L’idea, originalissima, di intervistare Recoba sui nerazzurri ha portato almeno un po’ di verità: “L’Inter? Noiosa, come tutta la serie A”. Bravo Chino, una giusta l’hai fatta.
Nabilla Benattia trattiene un rigurgito dopo aver visto una partita dell’Inter, squadra da cui persino la sua ex fiamma M'Vila vuole fuggire
Culi marci. Non voglio difendere il Milan né Alessio Cerci, emblema del calcio italiano che fa flop all’estero e persino in Italia, ma la statistica secondo la quale Cristiano Ronaldo da solo ha segnato più gol di tutta la squadra rossonera vale quanto una gara di dizione tra Topolino e Paperino. Cristiano Ronaldo, che è forte, fortissimo, fortissimissimissimo, segna tanti gol nel campionato della siesta, delle plusvalenze taroccate e delle difese allegre, il Milan in quello dei catenacciari.

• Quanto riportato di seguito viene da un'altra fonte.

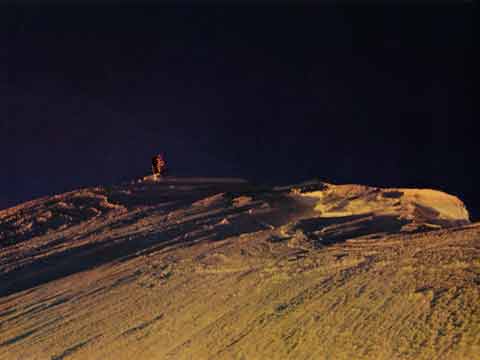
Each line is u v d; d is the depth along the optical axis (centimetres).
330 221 1498
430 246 1025
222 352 762
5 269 1511
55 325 1053
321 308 820
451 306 703
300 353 695
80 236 1764
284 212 1803
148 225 1777
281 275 1041
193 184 2375
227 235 1584
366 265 980
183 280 1180
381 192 1889
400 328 686
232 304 948
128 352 850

Se vogliamo restare nell’ambito, direi piuttosto che la squadra allenata da Inzaghi è come quella ex fidanzata del fresco Pallone d’oro di cui i siti scandalistici hanno tanto scritto in questi giorni: ex modella, ex fidanzata del calciatore più cool del mondo, ha tentato di rifarsi il culo e ha ottenuto come risultato il disfacimento del suddetto. Mi sembra un’analogia molto più azzeccata.